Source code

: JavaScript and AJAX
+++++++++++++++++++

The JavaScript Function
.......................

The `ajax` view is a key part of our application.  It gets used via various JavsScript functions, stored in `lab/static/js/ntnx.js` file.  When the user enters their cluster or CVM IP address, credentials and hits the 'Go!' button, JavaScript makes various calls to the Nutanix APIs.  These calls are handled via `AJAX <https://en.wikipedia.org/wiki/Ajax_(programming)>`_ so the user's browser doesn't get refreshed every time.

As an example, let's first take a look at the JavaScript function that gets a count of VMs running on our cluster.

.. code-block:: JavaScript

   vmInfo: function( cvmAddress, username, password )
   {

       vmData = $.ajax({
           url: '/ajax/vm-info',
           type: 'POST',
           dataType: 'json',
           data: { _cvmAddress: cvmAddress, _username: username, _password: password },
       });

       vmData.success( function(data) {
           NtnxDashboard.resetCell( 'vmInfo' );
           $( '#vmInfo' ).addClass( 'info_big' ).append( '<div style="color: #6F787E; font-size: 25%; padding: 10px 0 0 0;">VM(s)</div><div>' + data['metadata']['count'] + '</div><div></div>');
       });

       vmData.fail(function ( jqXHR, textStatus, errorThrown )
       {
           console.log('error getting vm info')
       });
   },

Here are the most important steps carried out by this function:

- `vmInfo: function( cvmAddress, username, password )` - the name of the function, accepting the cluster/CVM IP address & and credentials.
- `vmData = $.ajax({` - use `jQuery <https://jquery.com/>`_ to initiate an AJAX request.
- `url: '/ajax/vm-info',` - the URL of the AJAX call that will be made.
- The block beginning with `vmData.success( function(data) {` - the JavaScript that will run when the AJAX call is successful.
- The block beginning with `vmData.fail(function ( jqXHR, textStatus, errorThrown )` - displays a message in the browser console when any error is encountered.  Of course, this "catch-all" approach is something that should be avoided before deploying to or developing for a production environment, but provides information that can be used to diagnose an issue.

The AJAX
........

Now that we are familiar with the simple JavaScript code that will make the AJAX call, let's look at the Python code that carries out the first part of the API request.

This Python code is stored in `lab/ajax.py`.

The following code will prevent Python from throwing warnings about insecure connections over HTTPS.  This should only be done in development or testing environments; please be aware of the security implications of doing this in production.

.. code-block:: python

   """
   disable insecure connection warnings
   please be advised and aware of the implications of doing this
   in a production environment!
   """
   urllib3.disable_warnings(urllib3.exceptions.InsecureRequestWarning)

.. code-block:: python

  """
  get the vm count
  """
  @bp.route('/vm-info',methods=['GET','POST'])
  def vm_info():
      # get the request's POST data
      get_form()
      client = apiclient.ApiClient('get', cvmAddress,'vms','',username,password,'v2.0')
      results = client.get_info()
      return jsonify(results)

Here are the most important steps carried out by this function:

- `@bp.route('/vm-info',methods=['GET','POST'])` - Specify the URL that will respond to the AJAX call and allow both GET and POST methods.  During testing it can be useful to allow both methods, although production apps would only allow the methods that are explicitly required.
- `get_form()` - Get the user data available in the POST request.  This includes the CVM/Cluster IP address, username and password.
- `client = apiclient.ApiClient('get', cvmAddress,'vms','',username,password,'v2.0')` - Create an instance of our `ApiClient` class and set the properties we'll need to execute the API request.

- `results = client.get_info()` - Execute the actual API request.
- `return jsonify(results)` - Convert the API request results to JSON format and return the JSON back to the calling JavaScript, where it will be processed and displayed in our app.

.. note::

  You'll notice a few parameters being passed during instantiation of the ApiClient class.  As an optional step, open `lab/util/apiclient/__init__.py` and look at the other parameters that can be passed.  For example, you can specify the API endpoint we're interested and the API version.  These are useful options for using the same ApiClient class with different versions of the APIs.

» **Task requirements**:
The required output is the whole listing, printed again exactly.

» **Task response**:
Source code

: JavaScript and AJAX
+++++++++++++++++++

The JavaScript Function
.......................

The `ajax` view is a key part of our application.  It gets used via various JavsScript functions, stored in `lab/static/js/ntnx.js` file.  When the user enters their cluster or CVM IP address, credentials and hits the 'Go!' button, JavaScript makes various calls to the Nutanix APIs.  These calls are handled via `AJAX <https://en.wikipedia.org/wiki/Ajax_(programming)>`_ so the user's browser doesn't get refreshed every time.

As an example, let's first take a look at the JavaScript function that gets a count of VMs running on our cluster.

.. code-block:: JavaScript

   vmInfo: function( cvmAddress, username, password )
   {

       vmData = $.ajax({
           url: '/ajax/vm-info',
           type: 'POST',
           dataType: 'json',
           data: { _cvmAddress: cvmAddress, _username: username, _password: password },
       });

       vmData.success( function(data) {
           NtnxDashboard.resetCell( 'vmInfo' );
           $( '#vmInfo' ).addClass( 'info_big' ).append( '<div style="color: #6F787E; font-size: 25%; padding: 10px 0 0 0;">VM(s)</div><div>' + data['metadata']['count'] + '</div><div></div>');
       });

       vmData.fail(function ( jqXHR, textStatus, errorThrown )
       {
           console.log('error getting vm info')
       });
   },

Here are the most important steps carried out by this function:

- `vmInfo: function( cvmAddress, username, password )` - the name of the function, accepting the cluster/CVM IP address & and credentials.
- `vmData = $.ajax({` - use `jQuery <https://jquery.com/>`_ to initiate an AJAX request.
- `url: '/ajax/vm-info',` - the URL of the AJAX call that will be made.
- The block beginning with `vmData.success( function(data) {` - the JavaScript that will run when the AJAX call is successful.
- The block beginning with `vmData.fail(function ( jqXHR, textStatus, errorThrown )` - displays a message in the browser console when any error is encountered.  Of course, this "catch-all" approach is something that should be avoided before deploying to or developing for a production environment, but provides information that can be used to diagnose an issue.

The AJAX
........

Now that we are familiar with the simple JavaScript code that will make the AJAX call, let's look at the Python code that carries out the first part of the API request.

This Python code is stored in `lab/ajax.py`.

The following code will prevent Python from throwing warnings about insecure connections over HTTPS.  This should only be done in development or testing environments; please be aware of the security implications of doing this in production.

.. code-block:: python

   """
   disable insecure connection warnings
   please be advised and aware of the implications of doing this
   in a production environment!
   """
   urllib3.disable_warnings(urllib3.exceptions.InsecureRequestWarning)

.. code-block:: python

  """
  get the vm count
  """
  @bp.route('/vm-info',methods=['GET','POST'])
  def vm_info():
      # get the request's POST data
      get_form()
      client = apiclient.ApiClient('get', cvmAddress,'vms','',username,password,'v2.0')
      results = client.get_info()
      return jsonify(results)

Here are the most important steps carried out by this function:

- `@bp.route('/vm-info',methods=['GET','POST'])` - Specify the URL that will respond to the AJAX call and allow both GET and POST methods.  During testing it can be useful to allow both methods, although production apps would only allow the methods that are explicitly required.
- `get_form()` - Get the user data available in the POST request.  This includes the CVM/Cluster IP address, username and password.
- `client = apiclient.ApiClient('get', cvmAddress,'vms','',username,password,'v2.0')` - Create an instance of our `ApiClient` class and set the properties we'll need to execute the API request.

- `results = client.get_info()` - Execute the actual API request.
- `return jsonify(results)` - Convert the API request results to JSON format and return the JSON back to the calling JavaScript, where it will be processed and displayed in our app.

.. note::

  You'll notice a few parameters being passed during instantiation of the ApiClient class.  As an optional step, open `lab/util/apiclient/__init__.py` and look at the other parameters that can be passed.  For example, you can specify the API endpoint we're interested and the API version.  These are useful options for using the same ApiClient class with different versions of the APIs.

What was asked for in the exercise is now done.